Refined gold is poured into moulds to be made into gold bars at South Africa's Rand Refinery(Bloomberg) — Goldman Sachs Group Inc.’s Jeffrey Currie says the worst is yet to come for gold and that prices could fall below $1,000 an ounce for the first time since 2009.

“With the more positive outlook on the dollar, and with debasement risk starting to fade, the demand to use gold as a diversifying asset against the U.S. dollar becomes less and less important,” said Currie, who told investors to sell in 2013 before the metal’s biggest collapse in three decades.

Gold prices this week slumped to the lowest since 2010. The rout is deepening amid mounting speculation that U.S. interest rates will climb this year, curbing the appeal of bullion because it doesn’t pay interest like competing assets.

Currie isn’t alone in predicting more declines. ABN Amro Bank NV’s Georgette Boele and Robin Bhar of Societe Generale AG say bullion will approach $1,000 by December. Money managers are holding the smallest net-bullish bet on gold since the U.S. government data begins in 2006. The metal has led a retreat among raw materials, as the Bloomberg Commodity Index this week fell to a 13-year low.
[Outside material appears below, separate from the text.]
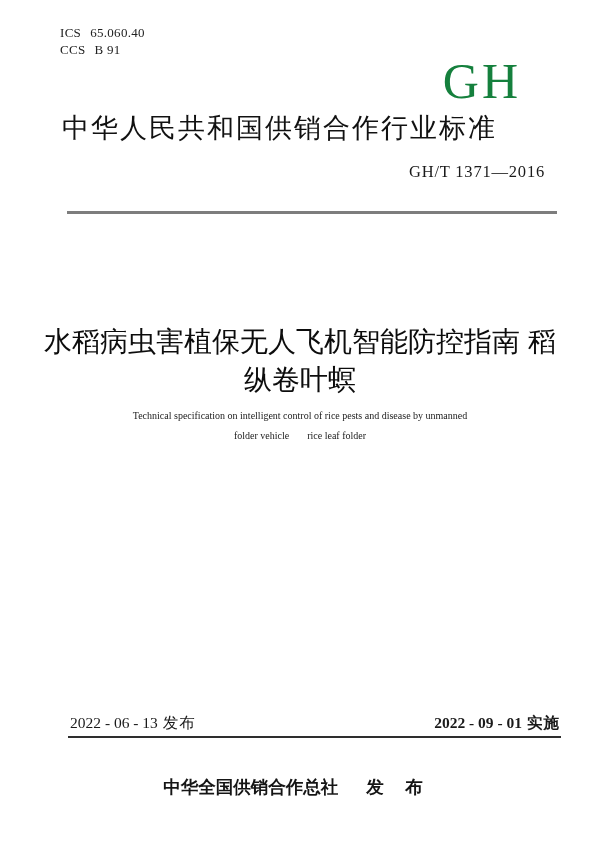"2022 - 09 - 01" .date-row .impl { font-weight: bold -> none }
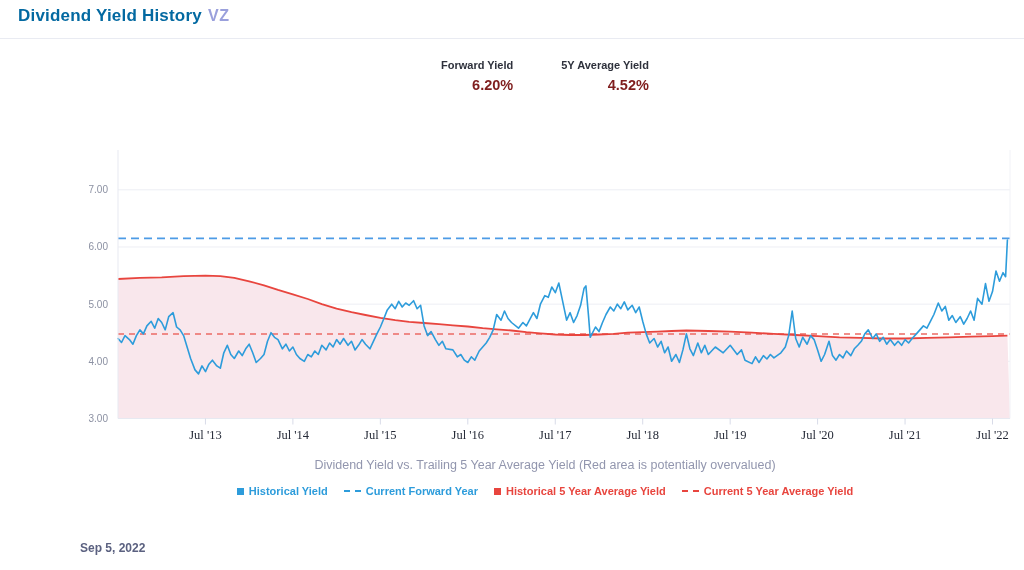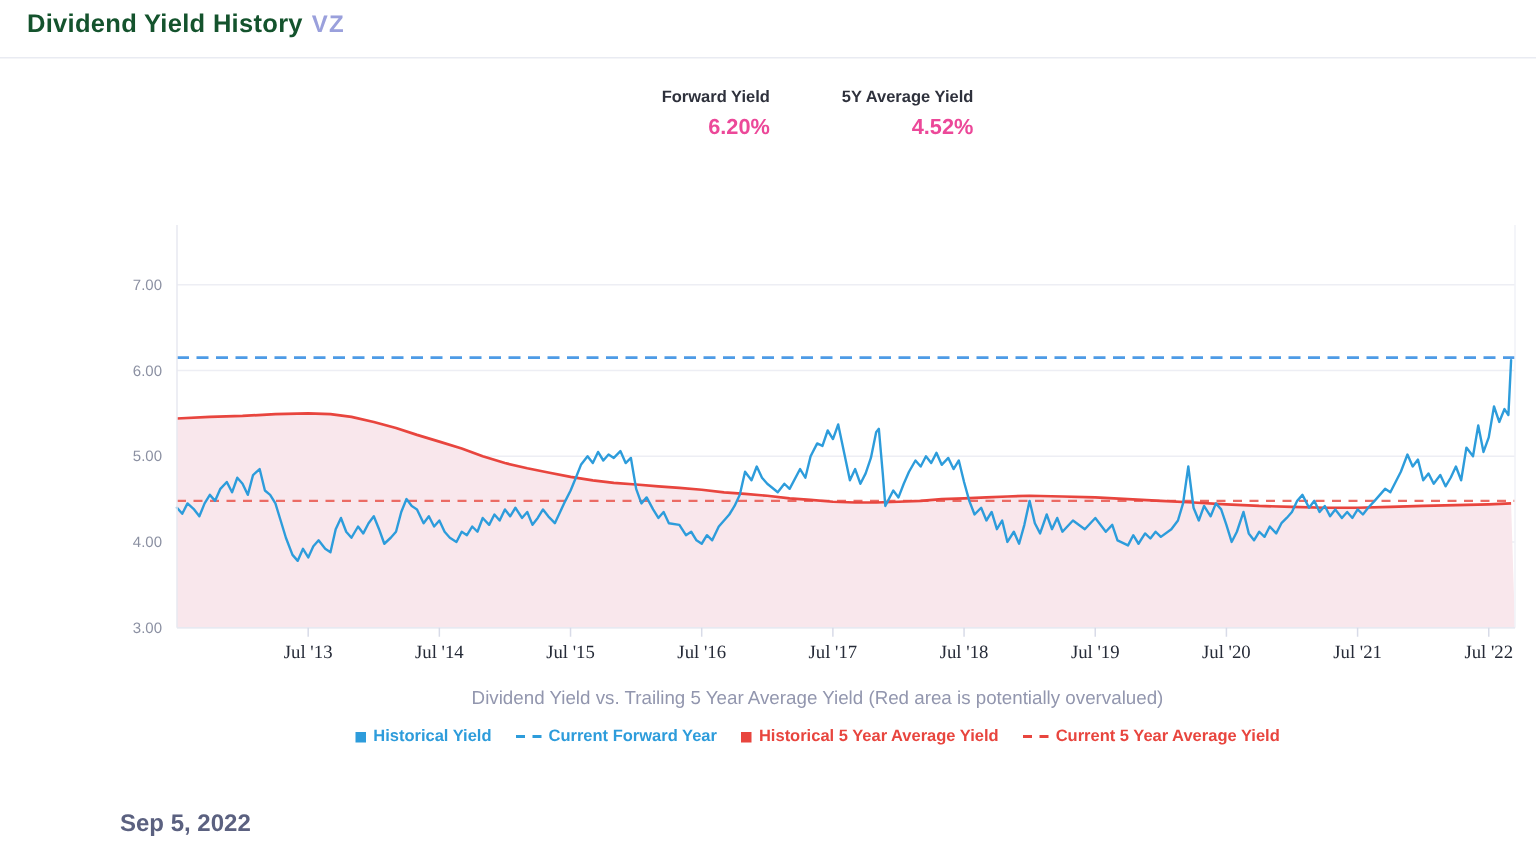"Dividend Yield History" .hdr .ttl { color: #14532d -> #0369a1 }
“The risks are clearly skewed to the downside in this environment,” Currie, Goldman’s New York-based head of commodities research, said in a telephone interview on Tuesday. “There is a probability that the market trades below $1,000 this year given our broader commodity view.”

More than $4.4 billion has been erased from the value of exchange-traded products backed by gold since June 30. Holdings in the funds are the smallest since 2009, data compiled by Bloomberg show.

“In longer term, we definitely like playing this market on the short side,” Currie said. “We think we are in a structural bear market, not only in gold, but across the commodity complex, as the individual commodity stories are reinforcing to one another, creating a negative feedback loop.”